Kekurangan beberapa jenis vitamin B dapat berhubungan dengan keluhan seperti mudah lelah atau gangguan fungsi saraf.
Namun, mengonsumsi dosis tinggi tidak otomatis membuat tubuh semakin bertenaga.
Pilih produk dengan kandungan sesuai kebutuhan dan ikuti aturan pakai pada label.
2. Vitamin B12
Vitamin B12 layak diperhatikan, terutama bagi orang yang asupan makanan sumber hewaninya terbatas.
Vitamin ini berperan dalam pembentukan sel darah dan fungsi sistem saraf.
Kekurangan B12 dapat menyebabkan anemia dan gangguan saraf seperti kesemutan atau rasa baal.
Suplemen B12 dapat menjadi pilihan apabila kebutuhan sulit terpenuhi dari makanan atau seseorang mengalami kekurangan berdasarkan pemeriksaan.
Jangan menganggap semua rasa lemas disebabkan kekurangan B12, karena penyebab kelelahan sangat beragam.
3. Vitamin C
Vitamin C dikenal sebagai nutrisi yang dibutuhkan tubuh untuk pembentukan kolagen dan mendukung fungsi normal sistem imun.

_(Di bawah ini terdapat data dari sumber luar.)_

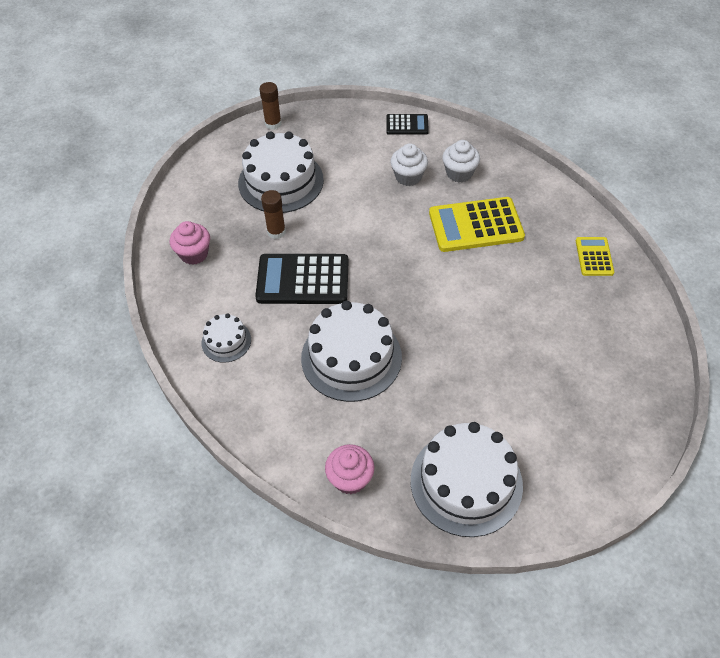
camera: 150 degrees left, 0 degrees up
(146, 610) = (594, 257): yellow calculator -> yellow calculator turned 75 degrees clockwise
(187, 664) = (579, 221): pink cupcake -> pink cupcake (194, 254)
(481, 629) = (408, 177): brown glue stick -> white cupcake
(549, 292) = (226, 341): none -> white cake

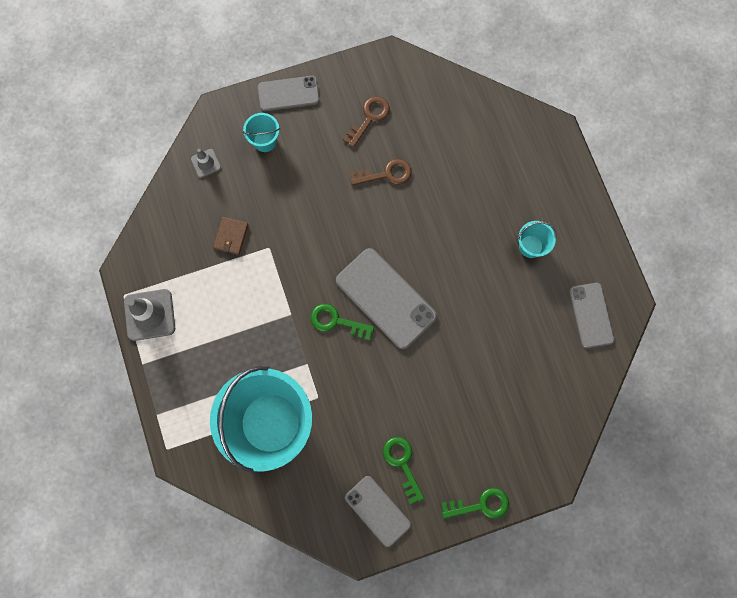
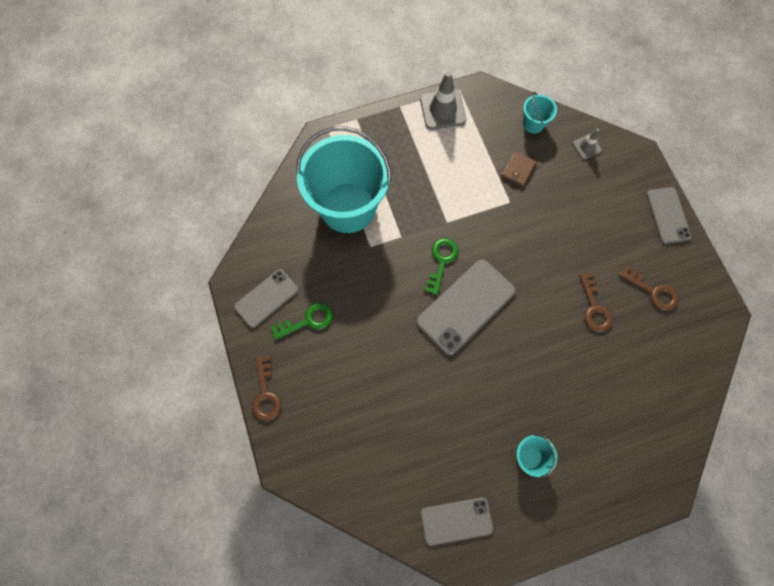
camera: 90 degrees right, 5 degrees down
(231, 236) = (518, 170): brown wallet -> brown wallet turned 75 degrees counterclockwise
(265, 141) = (615, 195): turquoise bucket -> turquoise bucket (533, 124)
(481, 505) = (265, 394): green key -> brown key

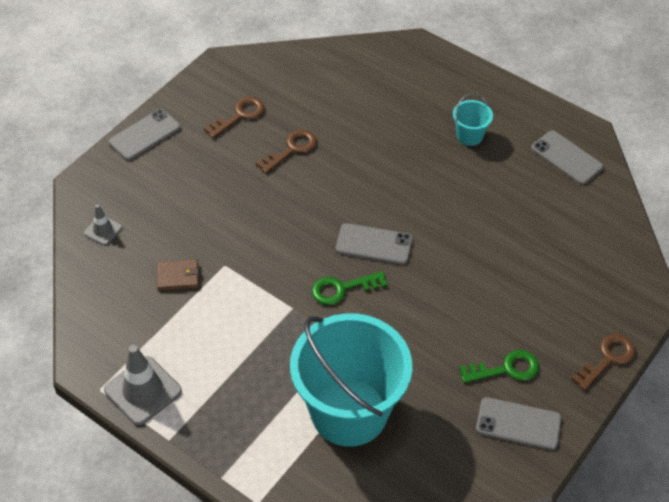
camera: 125 degrees left, 20 degrees down
(308, 321) = (506, 369): green key -> green key turned 135 degrees clockwise
(465, 306) = (374, 244): grey phone -> grey phone, size x0.63
(533, 124) = (103, 291): turquoise bucket -> none
(653, 291) = (240, 115): brown key -> brown key turned 45 degrees clockwise

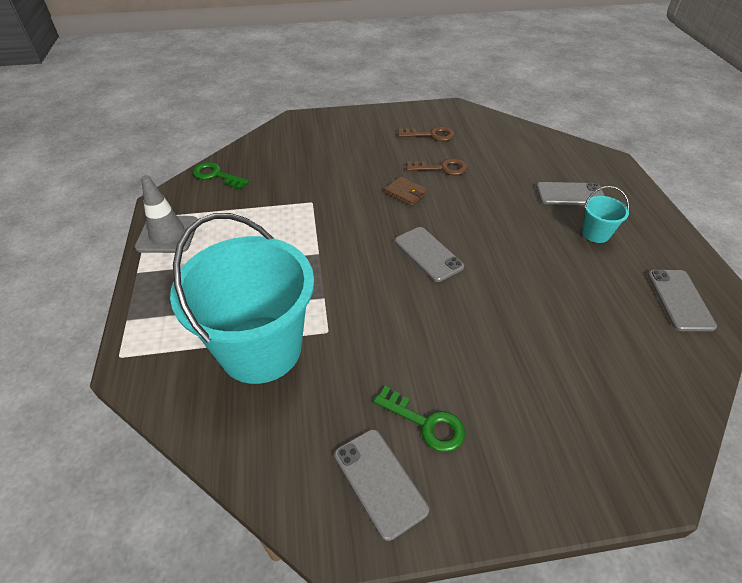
camera: 45 degrees right, 5 degrees down
(103, 230) = (273, 144): grey traffic cone -> none
(145, 135) = (361, 116): grey phone -> grey phone (570, 194)
(178, 276) = (277, 190): brown wallet -> brown wallet (405, 193)
(342, 289) = (367, 265): green key -> green key (216, 175)
(608, 359) = (544, 502): brown key -> none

Sumber vitamin C sebenarnya cukup mudah ditemukan melalui buah dan sayuran, seperti jeruk, jambu biji, pepaya, tomat, dan paprika.
Suplemen vitamin C dapat dipertimbangkan ketika asupan makanan belum mencukupi.
BPOM menetapkan batas maksimum penggunaan vitamin C dalam suplemen kesehatan sebesar 1.000 mg per hari berdasarkan ketentuan yang berlaku untuk produk suplemen.
Lebih banyak bukan berarti lebih baik. Hindari mengonsumsi vitamin C secara berlebihan tanpa alasan yang jelas.